Gemeentewet, art. 228a
N.v.t.
Datum inwerking- treding | Terugwerkende kracht tot en met | Datum uitwerking- treding | Betreft | Datum ondertekening Bron bekendmaking | Kenmerk voorstel |
---|---|---|---|---|---|
28-12-2012 | 01-01-2014 | nieuwe regeling | 18-12-2012 De Rozet, 27-12-2012 | Z-12-01192 |
De raad van de gemeente Millingen aan de Rijn;
Gelezen het voorstel van het college van burgemeester en wethouders van 20 november 2012;
Gelet op artikel 228a van de Gemeentewet;
Besluit:
Vast te stellen de:
Verordening op de heffing en de invordering van rioolheffing 2013 Millingen aan de Rijn
Deze verordening verstaat onder:
perceel:
een roerende of onroerende zaak of een zelfstandig gedeelte daarvan;
gemeentelijke riolering: een voorziening of combinatie van voorzieningen voor inzameling, verwerking, zuivering of transport van afvalwater, hemelwater of grondwater, in eigendom, in beheer of in onderhoud bij de gemeente;
verbruiksperiode: de periode waarop de afrekening van het waterbedrijf betrekking heeft;
water: huishoudelijk afvalwater, bedrijfsafvalwater, hemelwater of grondwater
Onder de naam rioolheffing wordt een directe belasting geheven ter bestrijding van de kosten die voor de gemeente verbonden zijn aan:
de inzameling en het transport van huishoudelijk afvalwater en bedrijfsafvalwater, alsmede de zuivering van huishoudelijk afvalwater; en
de inzameling van afvloeiend hemelwater en de verwerking van het ingezamelde hemelwater, alsmede het treffen van maatregelen teneinde structureel nadelige gevolgen van de grondwaterstand voor de aan de grond gegeven bestemming zoveel mogelijk te voorkomen of te beperken.
De belasting wordt geheven van de gebruiker van een perceel van waaruit water direct of indirect op de gemeentelijke riolering wordt afgevoerd.Als gebruiker wordt aangemerkt:
degene die naar de omstandigheden beoordeeld het perceel al dan niet krachtens eigendom, bezit, beperkt recht of persoonlijk recht gebruikt
ingeval een gedeelte van een perceel – niet een gedeelte als bedoeld in artikel 4 – voor gebruik is afgestaan: degene die dat gedeelte voor gebruik heeft afgestaan.

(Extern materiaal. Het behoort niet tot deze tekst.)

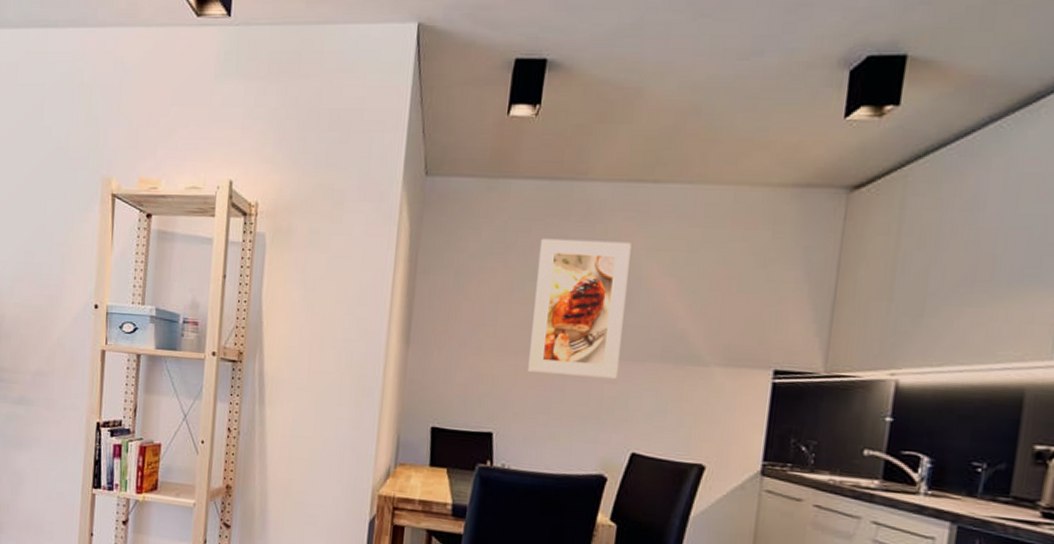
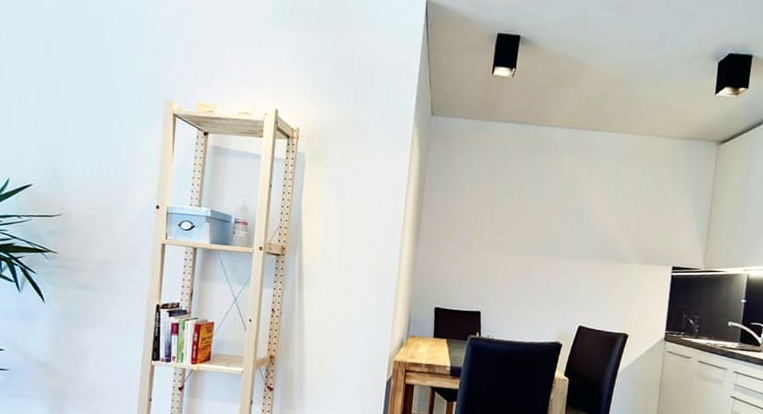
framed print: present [528,238,632,380] -> none [506,167,579,273]

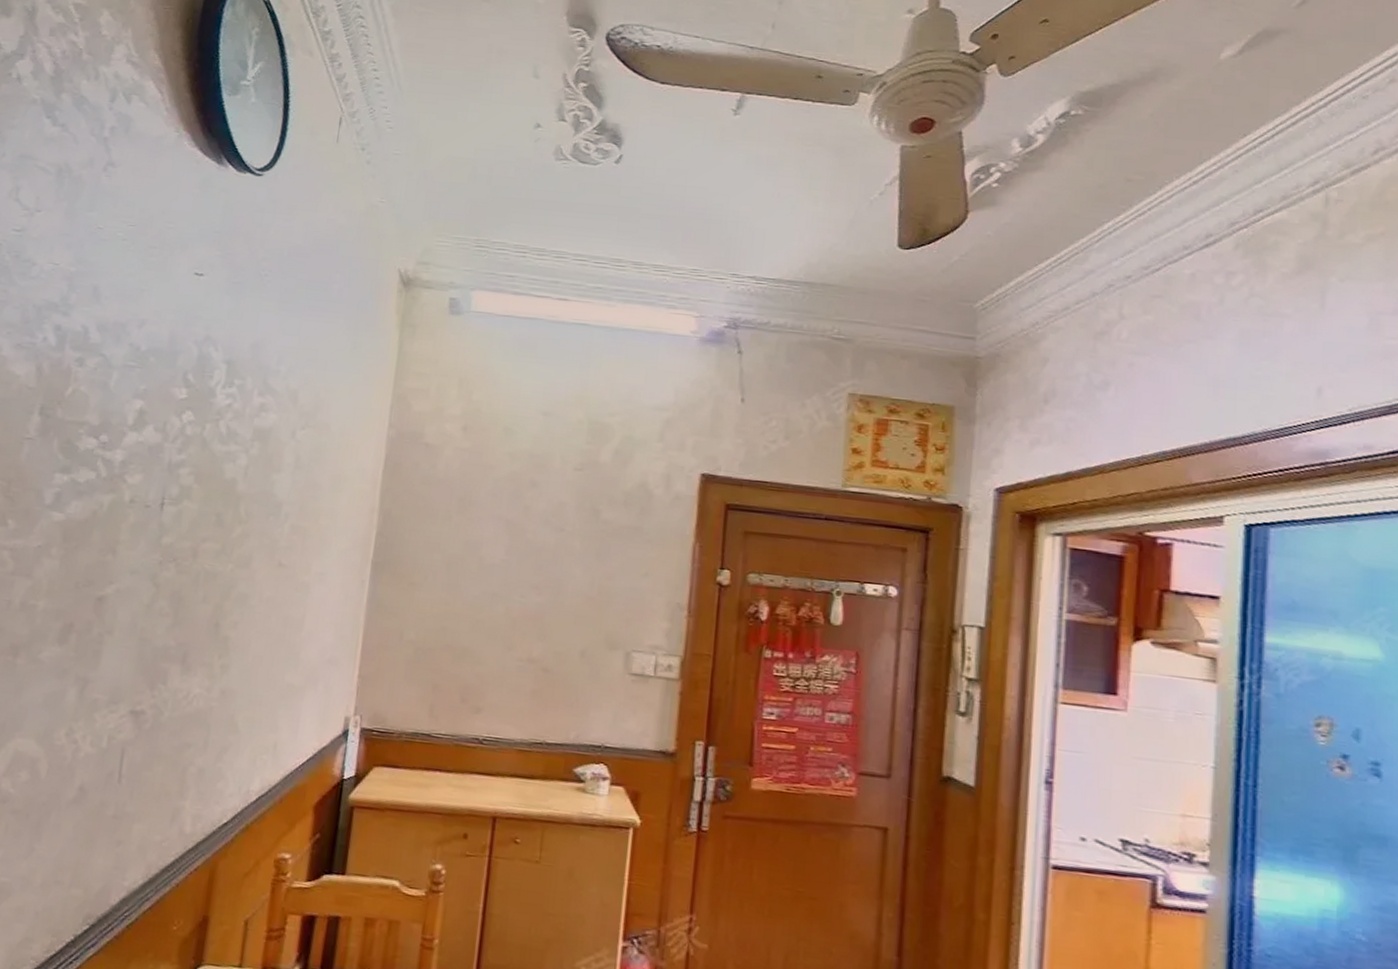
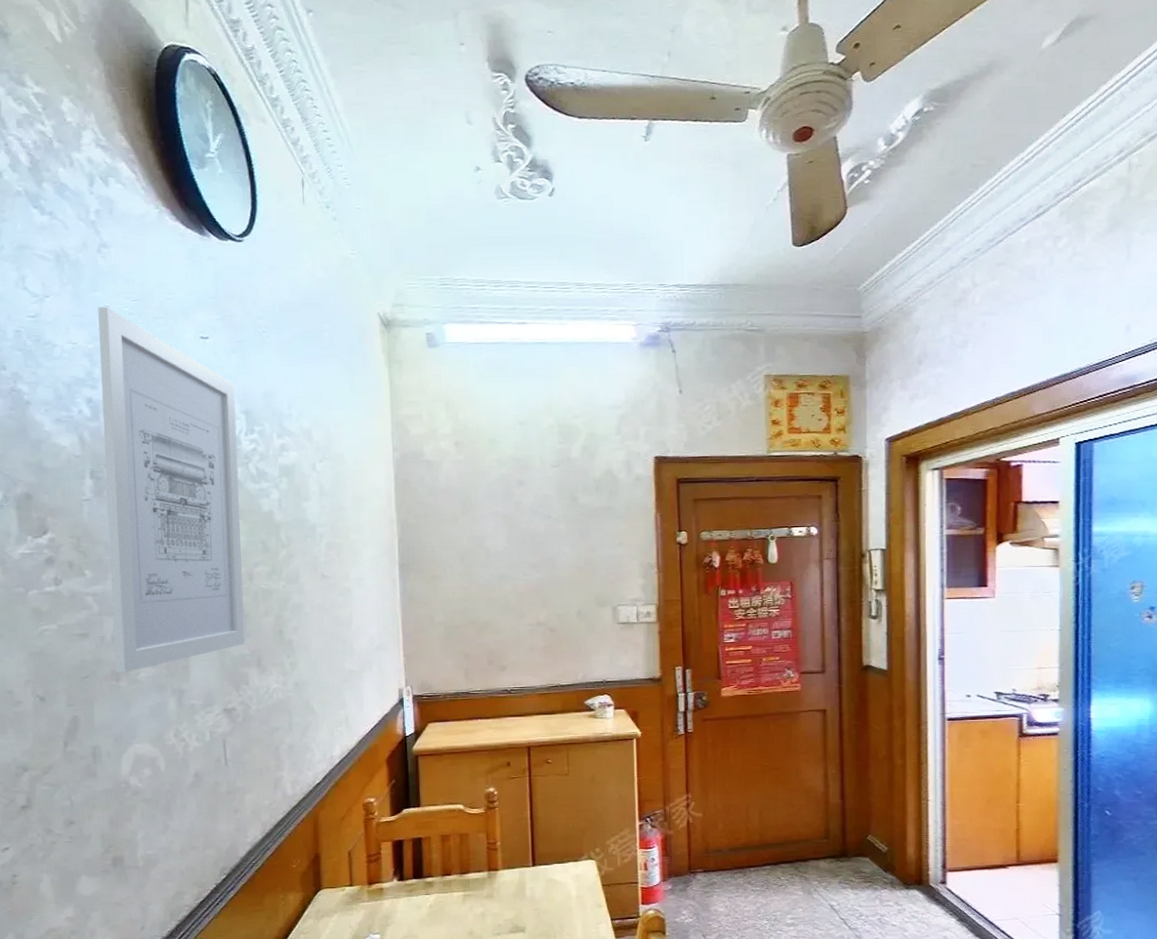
wall art: none [15,228,221,649] -> present [98,306,245,673]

Indien gedeelten van een in artikel 3 bedoeld perceel blijkens hun indeling bestemd zijn om als afzonderlijk geheel te worden gebruikt, wordt de belasting geheven ter zake van elk als zodanig bestemd gedeelte, met dien verstande dat indien twee of meer van die gedeelten tezamen als één geheel worden gebruikt, deze als één perceel worden aangemerkt.
1. De belasting wordt geheven naar het aantal kubieke meters water dat vanuit het perceel wordt afgevoerd.
2. Het aantal kubieke meters water wordt gesteld op het aantal kubieke meters water dat in de laatste aan het begin van het belastingjaar voorafgaande verbruiksperiode naar het perceel is toegevoerd en of is opgepompt. Ingeval de verbruiksperiode niet gelijk is aan een periode van twaalf maanden, wordt de hoeveelheid water door herleiding naar tijdsgelang bepaald.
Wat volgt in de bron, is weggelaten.